Publié le 18 Juillet 2025

Il y a des faits divers qui, malgré les années, continuent de résonner comme des avertissements. L’effondrement de deux immeubles, rue d’Aubagne, à Marseille, survenu en novembre 2018, fait partie de ceux-là. Et le jugement rendu début juillet 2025 par le tribunal correctionnel confirme une chose : la négligence en matière de diagnostic immobilier n’est plus une faute légère, mais une responsabilité pleinement reconnue par la justice.
Huit personnes ont perdu la vie dans ce drame. Derrière les pierres qui s’effondrent, ce sont surtout des années de non-dits, de renoncements et de décisions reportées qui s’accumulent. Aucun Diagnostic Technique Global (DTG), pourtant recommandé pour les copropriétés anciennes ou en difficulté, n’avait été réalisé. Ni vote en assemblée générale. Ni initiative individuelle. Le bâtiment menaçait ruine depuis longtemps, mais rien n’avait été formalisé.
À l’issue du procès, trois copropriétaires ont été condamnés à de la prison ferme, un fait rarissime dans ce type d’affaires. Les juges ont clairement établi que leur inertie avait contribué à la catastrophe. L’absence de diagnostic, le manque de transparence sur l’état de la structure, l’absence d’entretien organisé : tout cela a été reconnu comme une mise en danger volontaire.
Ce verdict envoie un signal fort. Car le DTG n’est pas qu’un document technique. Il est souvent le seul moyen pour une copropriété de prendre conscience de ses faiblesses, de planifier les travaux de sauvegarde, et d’éviter que le quotidien ne devienne un risque. Le diagnostic ne garantit pas que tout ira bien, mais il évite au moins de prétendre que tout va bien quand ce n’est pas le cas.
Ce drame, bien au-delà de la cité phocéenne, réinterroge le rôle des syndics, des conseils syndicaux, et des professionnels de l’immobilier.
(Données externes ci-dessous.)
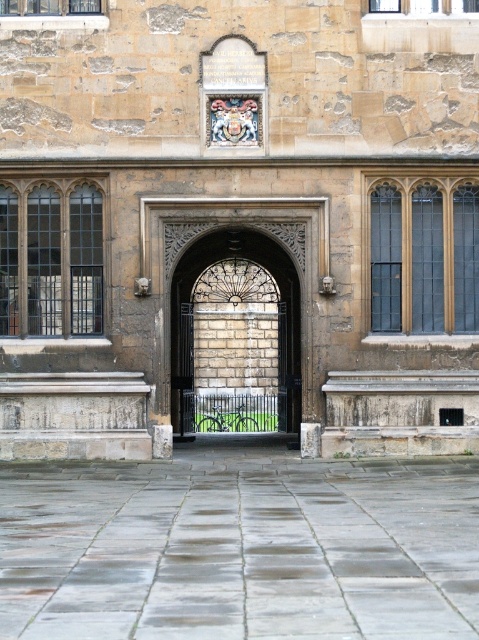
You are a tour guide explaining the entrance of this historic building to a group. You mention both the dark brown stone gate at center and the clear glass window at upper center. Which of these two features is larger in size?

The clear glass window at upper center is larger than the dark brown stone gate at center.

You are standing at the entrance of the historic building and want to find the dark brown wooden window at left. Based on the coordinates given, where should you look relative to the entrance?

The dark brown wooden window at left is located at coordinates point (50, 260), which means it is positioned to the left and slightly above the center of the entrance.

You are a window installer assessing the entrance of a historic building. You need to replace the smaller window. Which window should you choose between the dark brown wooden window at left and the clear glass window at upper center?

The clear glass window at upper center is smaller than the dark brown wooden window at left, so you should choose the clear glass window at upper center to replace the smaller one.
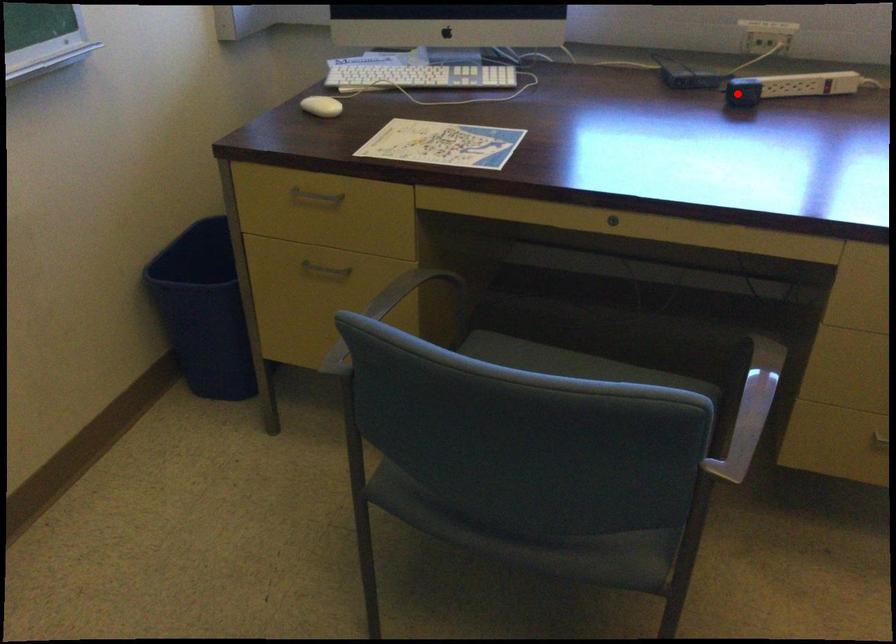
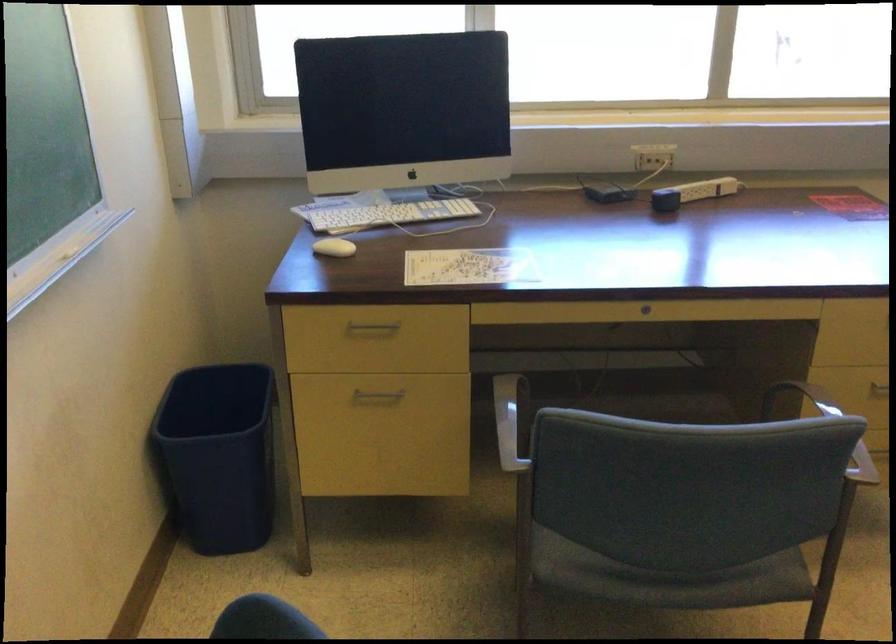
Find the pixel in the second image that matches the highlighted location in the first image.

(665, 200)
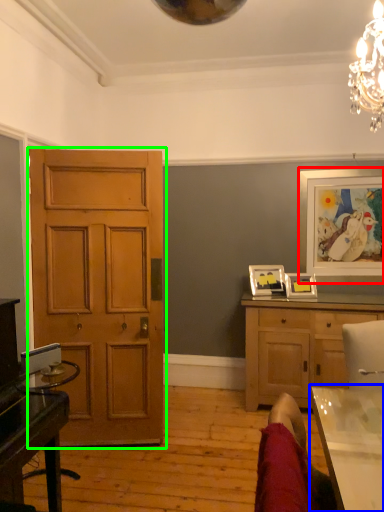
Question: Based on their relative distances, which object is farther from picture frame (highlighted by a red box)? Choose from table (highlighted by a blue box) and door (highlighted by a green box).

Choices:
 (A) table
 (B) door

Answer: (A)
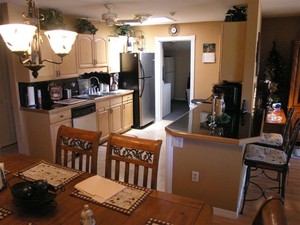
Where is `dishwasher`? The image size is (300, 225). dishwasher is located at coordinates (84, 118).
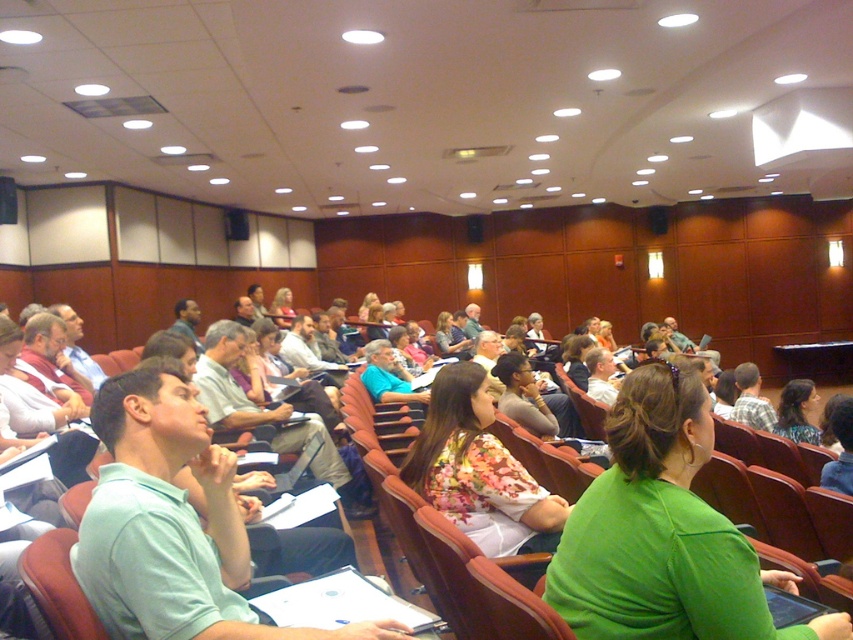
You are sitting in the front row of the lecture hall and notice a person wearing a floral print blouse at center. Can you determine whether this person is seated to your left or right based on their position?

The floral print blouse at center is located at point (479,470), which places it slightly to the right of the center point. Therefore, if you are sitting in the front row facing forward, the person wearing the floral print blouse at center would be seated to your right.

You are sitting in the front row of the lecture hall. You notice two points marked in the image at coordinates point (x=445, y=497) and point (x=793, y=406). Which point is closer to you?

Point (x=445, y=497) is closer to the camera than point (x=793, y=406), so the point closer to you is point (x=445, y=497).

You are an attendee at the lecture hall and notice two people wearing floral patterns. One is wearing a floral print blouse at center and the other a floral fabric dress at center. Which clothing item is larger?

The floral print blouse at center is bigger than the floral fabric dress at center.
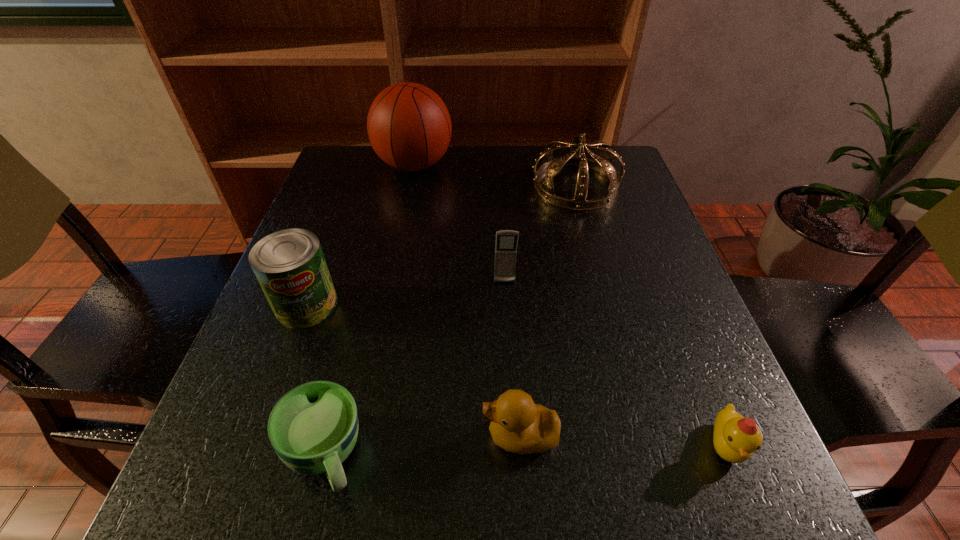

Trop souvent, les diagnostics sont repoussés, perçus comme des dépenses accessoires. Et pourtant, leur absence peut coûter infiniment plus, en argent comme en vies humaines.
Il aura fallu un procès retentissant pour que la rue d’Aubagne devienne un symbole. Symbole d’un système où les alertes ne suffisent plus sans outils concrets. Symbole aussi d’une époque où le patrimoine bâti vieillit et nécessite un regard neuf, rigoureux, et engagé. Le DTG, bien qu’encore trop peu connu, est un premier pas. Il ne sauvera pas à lui seul tous les immeubles vétustes, mais il pourrait bien éviter d’autres rues d’Aubagne.